Après être passé sous les 2 millions en mai, les chiffres du chômage de juillet pourraient passer sous un nouveau prétendu seuil historique, celui de 8%. Mais ces performances ne sont qu'illusion.
Comme le rappelle l’INSEE, le taux de chômage publié n’est pas conforme à la méthodologie habituelle. Il est donc dénué de signification. Une information fournie discrètement par l'INSEE dans sa note de conjoncture de juin, et passée curieusement inaperçue, le confirme clairement : l’Enquête Emploi a mesuré un taux de chômage de 9,4% pour le 1er trimestre 2007. Rappelons que cette enquête est la seule source qui permette de calculer le chômage au sens du BIT. Celui-ci se situe donc au moins 1 point au dessus des proclamations gouvernementales.

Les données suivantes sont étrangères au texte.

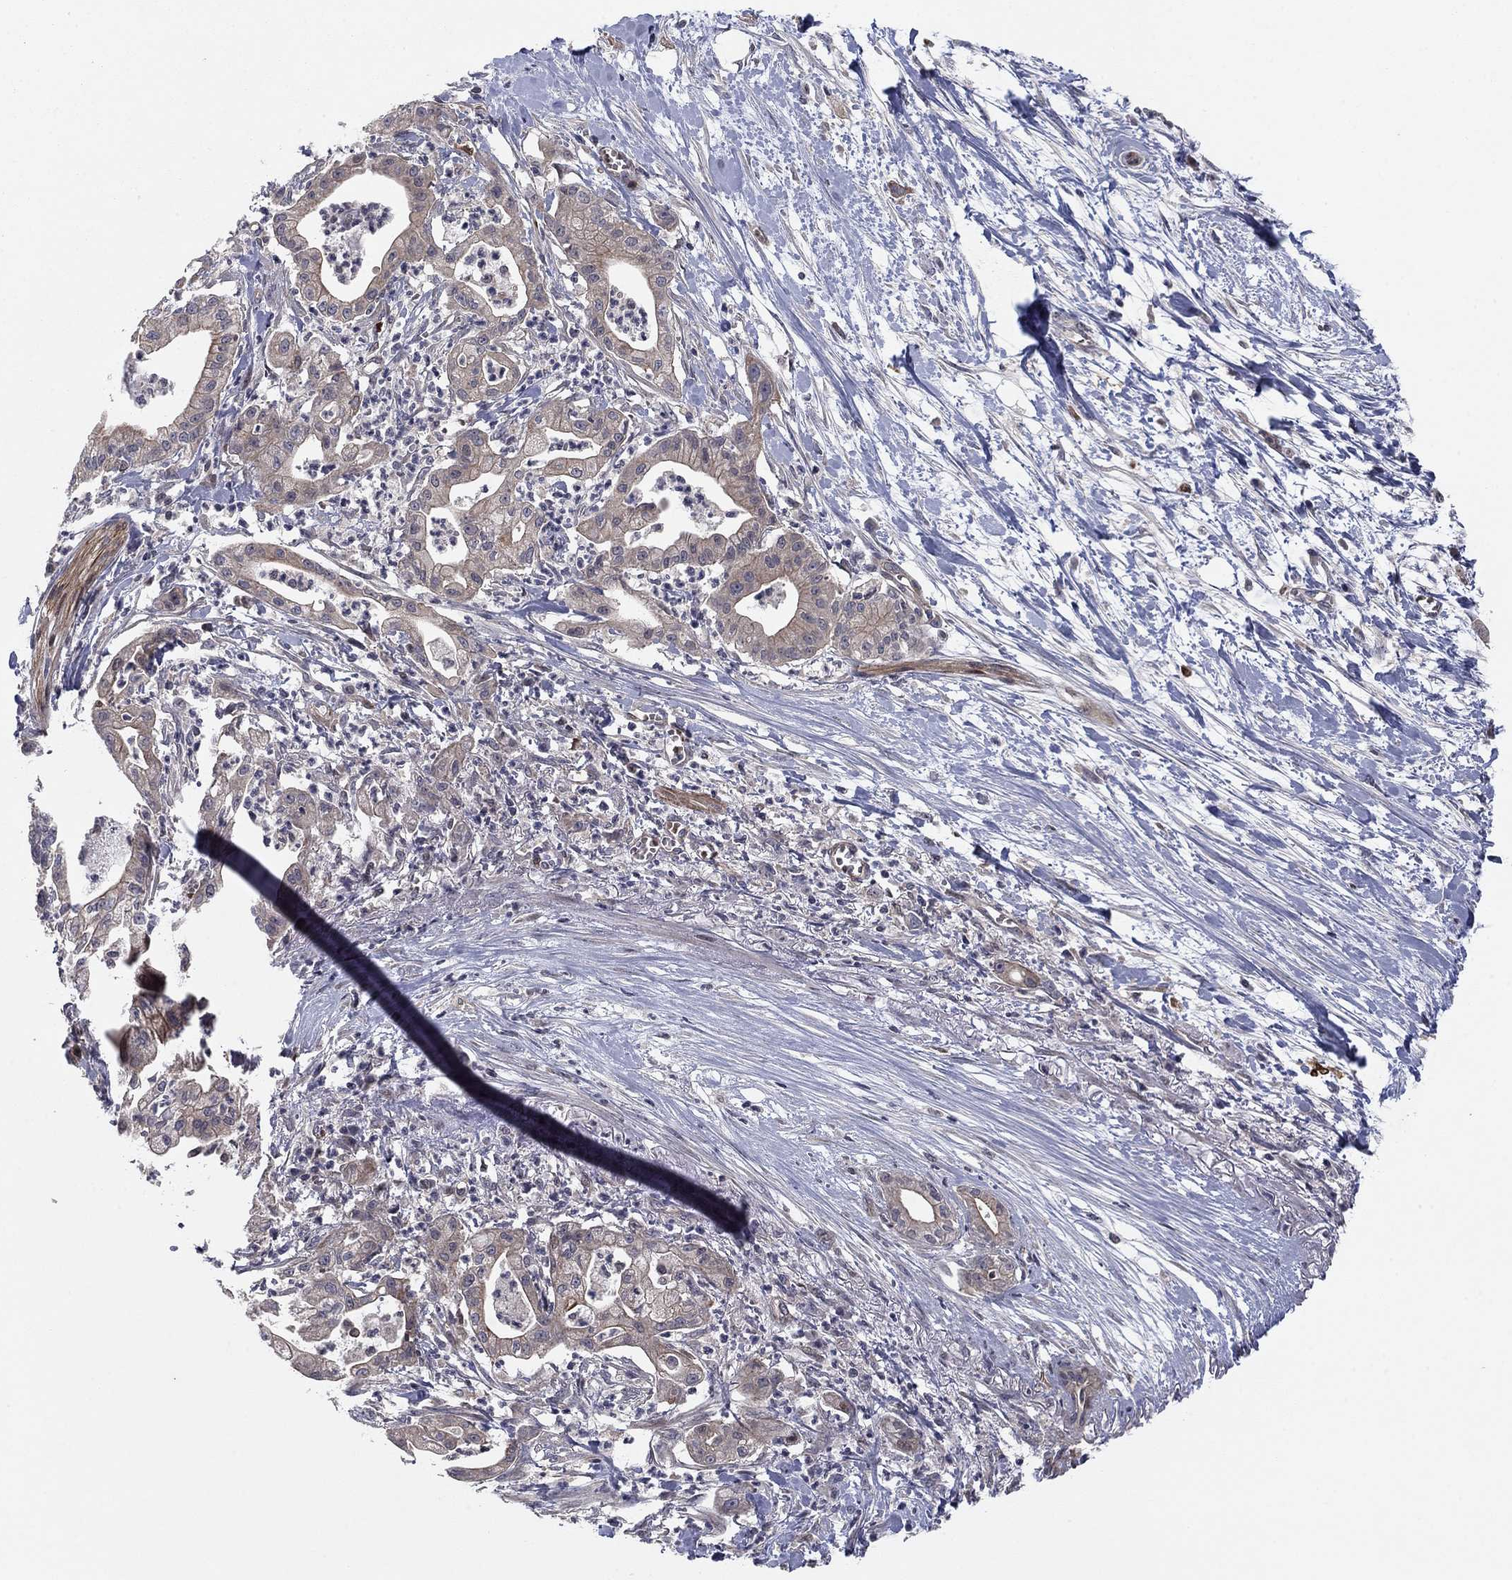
{"staining": {"intensity": "weak", "quantity": "25%-75%", "location": "cytoplasmic/membranous"}, "tissue": "pancreatic cancer", "cell_type": "Tumor cells", "image_type": "cancer", "snomed": [{"axis": "morphology", "description": "Normal tissue, NOS"}, {"axis": "morphology", "description": "Adenocarcinoma, NOS"}, {"axis": "topography", "description": "Lymph node"}, {"axis": "topography", "description": "Pancreas"}], "caption": "This histopathology image displays immunohistochemistry (IHC) staining of pancreatic cancer, with low weak cytoplasmic/membranous staining in approximately 25%-75% of tumor cells.", "gene": "BCL11A", "patient": {"sex": "female", "age": 58}}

Des chiffres toujours provisoires. L’INSEE et la DARES ont publié fin juillet un chiffre du chômage pour juin 2007 qui s’établissait à 8%. Il ne serait pas surprenant que les chiffres de juillet passent sous cette barre symbolique et soient donc l’occasion pour le gouvernement de se réjouir à nouveau d’une baisse qui serait effectivement «historique» si elle n’était illusoire...
Depuis le printemps, les chiffres officiels sont publiés accompagnés d’un avertissement rappelant qu’ils ne sont pas conformes à la méthodologie habituelle : la direction de l’INSEE n’a pas encore recalé les estimations provisoires sur les résultats de l’Enquête Emploi de 2006. Si elle l’avait fait, le taux de chômage fin juin 2007 s’établirait officiellement à 8,9%.
Sanctions et radiations record. Cependant, la réalité est probablement encore moins brillante : la dérive des chiffres de l’ANPE, liée à la gestion «active» de la liste que mène sa direction depuis mi-2005, s’est vraisemblablement poursuivie, entraînant mécaniquement dans sa dérive le taux de chômage publié par l’INSEE. Le suivi mensuel des demandeurs d’emploi a poursuivi sa montée en charge, ainsi que le renforcement des contrôles. Une étude de l'Unedic sur le contrôle de la recherche d'emploi en 2006, encore étrangement confidentielle, montrerait, selon Les Echos du 26/07/07, un triplement des sanctions à l’initiative des Assedic suite à la réforme Borloo-Larcher de 2005. Les statistiques de l'ANPE confirment que le risque de radiation des demandeurs d’emploi a atteint un niveau record début 2007.
Comme ACDC l’a expliqué en détail dans sa note n°2 ("Chômeurs et chiffres sous pression", janvier 2007), cette hausse des radiations ne concerne ni des chômeurs qui ont retrouvé un emploi, ni des «faux» chômeurs qui ne rechercheraient pas réellement un emploi. Elle est au contraire le signe d’une politique qui pousse les chômeurs à la résignation et au découragement en privilégiant le contrôle, et un semblant de suivi au détriment de la formation et de l’accompagnement. Voyant moins d’intérêt à rester inscrit, d’autant que les droits à indemnisation du chômage ont été fortement réduits, le demandeur d’emploi renonce plus souvent à maintenir son inscription… tout en restant chômeur.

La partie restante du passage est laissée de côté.